L’absence d’urgence à soigner peut neutraliser le reproche de manquement à l’obligation de dévouement (CE, 29 juin 2020, n° 429766). Le praticien mis en cause invoquait non seulement le comportement agressif de ce patient, mais également l’absence d’urgence médicale. Le manquement tant à l’obligation de dévouement résultant de l’article R. 4127-3 du code de la santé publique qu’à celle d’assurer la continuité des soins résultant de l’article R. 4127-47 du même code n’est pas caractérisé (sanction annulée).
Refus discriminatoire et sanction disciplinaire
Outre des poursuites pénales, le refus discriminatoire peut donner lieu à une sanction disciplinaire.
Ne peut être considérée comme une « raison professionnelle ou professionnelle » l’hostilité idéologique au système de tiers payant et à la couverture maladie universelle. Un médecin ne peut pas refuser des soins à un patient pour ces motifs.
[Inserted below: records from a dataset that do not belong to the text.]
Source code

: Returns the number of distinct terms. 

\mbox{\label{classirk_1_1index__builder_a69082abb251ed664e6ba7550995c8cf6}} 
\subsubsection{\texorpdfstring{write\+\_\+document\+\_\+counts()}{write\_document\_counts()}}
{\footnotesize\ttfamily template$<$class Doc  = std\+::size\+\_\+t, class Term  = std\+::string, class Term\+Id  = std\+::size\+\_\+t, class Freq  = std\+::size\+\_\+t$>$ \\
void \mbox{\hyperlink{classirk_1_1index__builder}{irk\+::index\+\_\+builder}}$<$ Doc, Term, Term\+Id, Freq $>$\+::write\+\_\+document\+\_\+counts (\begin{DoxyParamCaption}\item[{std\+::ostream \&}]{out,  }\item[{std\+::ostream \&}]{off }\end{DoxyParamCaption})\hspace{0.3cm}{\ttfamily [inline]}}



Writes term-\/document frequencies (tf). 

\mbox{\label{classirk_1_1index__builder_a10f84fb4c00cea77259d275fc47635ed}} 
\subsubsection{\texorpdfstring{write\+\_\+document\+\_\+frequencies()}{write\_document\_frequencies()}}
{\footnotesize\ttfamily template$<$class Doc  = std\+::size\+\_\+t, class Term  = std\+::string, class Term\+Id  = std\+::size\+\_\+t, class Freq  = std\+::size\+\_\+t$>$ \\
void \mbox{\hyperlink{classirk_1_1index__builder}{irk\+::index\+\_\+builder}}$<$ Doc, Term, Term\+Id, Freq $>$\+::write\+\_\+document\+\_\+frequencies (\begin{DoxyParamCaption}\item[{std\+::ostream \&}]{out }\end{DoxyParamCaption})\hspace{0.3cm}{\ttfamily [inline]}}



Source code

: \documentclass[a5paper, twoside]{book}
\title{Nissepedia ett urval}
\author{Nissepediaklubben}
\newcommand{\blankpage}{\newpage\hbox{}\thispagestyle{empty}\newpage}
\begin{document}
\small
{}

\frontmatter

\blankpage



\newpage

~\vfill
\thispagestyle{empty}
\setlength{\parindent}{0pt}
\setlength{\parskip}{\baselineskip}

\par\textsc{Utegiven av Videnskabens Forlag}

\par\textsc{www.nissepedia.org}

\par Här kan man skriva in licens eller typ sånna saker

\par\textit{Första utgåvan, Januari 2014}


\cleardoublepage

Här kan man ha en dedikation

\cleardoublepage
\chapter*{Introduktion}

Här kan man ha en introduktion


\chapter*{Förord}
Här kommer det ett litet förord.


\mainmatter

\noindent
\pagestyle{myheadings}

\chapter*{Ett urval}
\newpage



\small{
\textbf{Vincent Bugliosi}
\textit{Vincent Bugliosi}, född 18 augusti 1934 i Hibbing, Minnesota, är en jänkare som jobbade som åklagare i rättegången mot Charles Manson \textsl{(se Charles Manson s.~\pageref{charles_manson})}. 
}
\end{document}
Ces mécanismes de protection sociale ont été institués par la loi et, par conséquent, les médecins sont tenus de s’y conformer (CNOM, 25 sept. 2009, n° 10289) (interdiction temporaire d’exercer de trois mois dont un mois avec sursis).
Une organisation des consultations cantonnant les bénéficiaires de la couverture maladie universelle à une plage horaire limitée à trois heures chaque semaine, sans possibilité de prendre rendez-vous, comporte en elle-même une inadmissible discrimination de principe entre les patients selon le régime de protection sociale dont ils relèvent (CNOM, 17 janv. 2011, n° 10917) (interdiction temporaire d’exercer d’un mois).
(Voir aussi les décisions du Défenseur des droits, transmises au conseil national de l’ordre pour examen :
- décision n° 2019-281 du 18 novembre 2019 relative aux difficultés rencontrées par une bénéficiaire de la couverture maladie universelle complémentaire afin de prendre rendez-vous pour son fils mineur auprès d’un radiologue ;
- décision 2019-273 du 25 octobre 2019 relative à une discrimination à l’accès aux soins d’une patiente en raison de sa séropositivité dans laquelle il a recommandé une poursuite disciplinaire.)